I'm not sure I understand what you mean. The direction of the magnetic field is upward. That tells me that the only path along which the particle will feel a force is along the x axis, which is perpendicular to it. I am not assuming that there's any acceleration upward, but that the velocity upward remains constant and is the y-component of the original velocity. My assumption stems from the fact that the y-component of the velocity lies in the plane of the field (parallel to it), and that component should not be experiencing any forces or accelerations.

on second thoughts i think you're right. magnetic field in the y direction only influences components of velocity perpendicular. thus, yes it'd go in some sort of spiral around the y axis but its y velocity would remain unchanged.

If you want to check this you can do the lorentz force cross product:

$$\vec{F}=q\vec{v} \times \vec{B}$$

you should find that force is only experienced in the x and z directions.

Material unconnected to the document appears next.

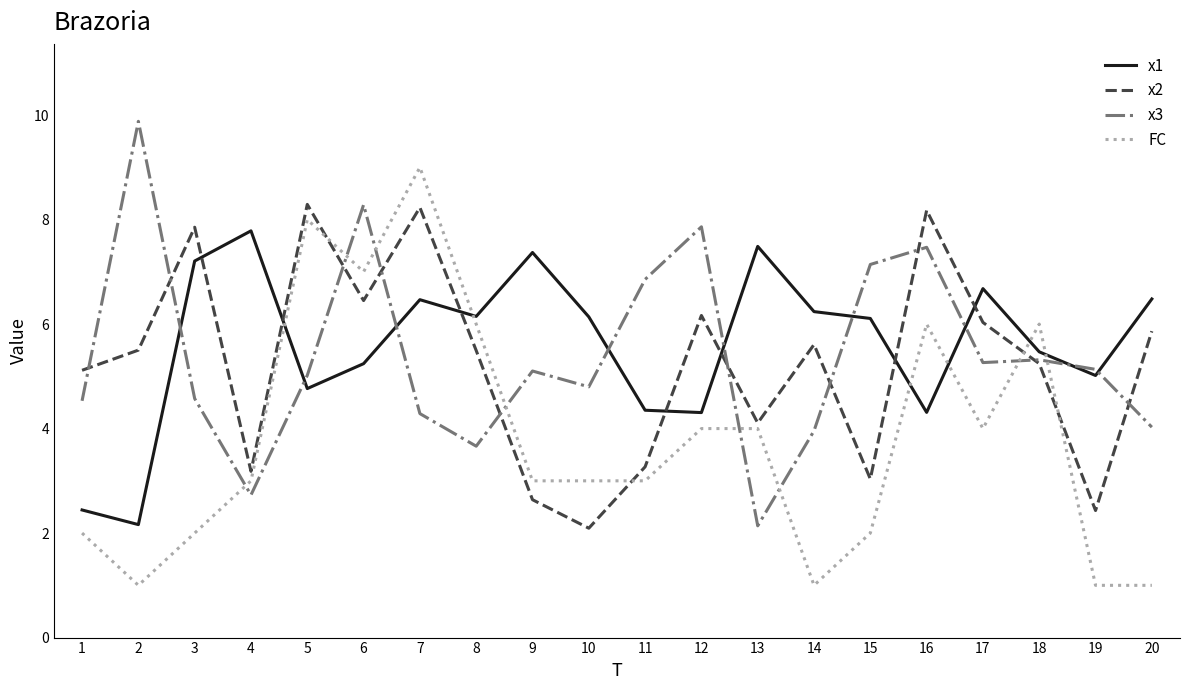

What is the spread (max minus min) of values at 10?

4.0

If you want to check this you can do the lorentz force cross product:

$$\vec{F}=q\vec{v} \times \vec{B}$$
I never learned how to do this since I'm taking an algebra based physics course instead of the calculus based one (I wish I'd thought more about that, but C'est la vie).

I know how to do the actual calculations using matrices, but I don't know how to represent a problem like this in matrix form. Can you point me to a resource which will help me understand how to do this?

Thank you for the suggestions, by the way.

Well the lorentz force is really a vector problem rather than a calculus/matrix one. Magnetic field, velocity and force are all vectors. Do you know about splitting vectors into their components?

For example I could write the force equation instead like this:

$$\begin{pmatrix} F_x \\ F_y \\ F_z \end{pmatrix}=q \begin{pmatrix} v_x \\ v_y \\ v_z \end{pmatrix} \times \begin{pmatrix} B_x \\ B_y \\ B_z \end{pmatrix}$$

When doing a cross product of two vectors, as is shown in the Lorentz force it can be nice to write this as the determinant of a matrix... makes the maths tidier, but its not a proper matrix in the mathematical sense! It's just a convenient notation.

I'm not really sure where to point you except maybe the beginning of a maths book in the vector section? I'm sure if you wade through the internet for a little while you'll find a nice explanation somewhere!

I decided to submit my answer and determined that I was correct. The problem appeared to be more complicated than it was (because it's helical).

The reason I mentioned it was the algebra based physics course is that they don't do matrix mathematics to determine anything in the algebra based course (I have no idea why - it's not related to calculus). We use trig for everything. :grumpy:

I know my matrix mathematics, but I don't know how to connect that knowledge to the physics values just yet. When I have more time (finals week coming up) I'll look over what you wrote and see if I can puzzle out the meaning with some web resources.

Thank you for taking the time to look at this problem for me!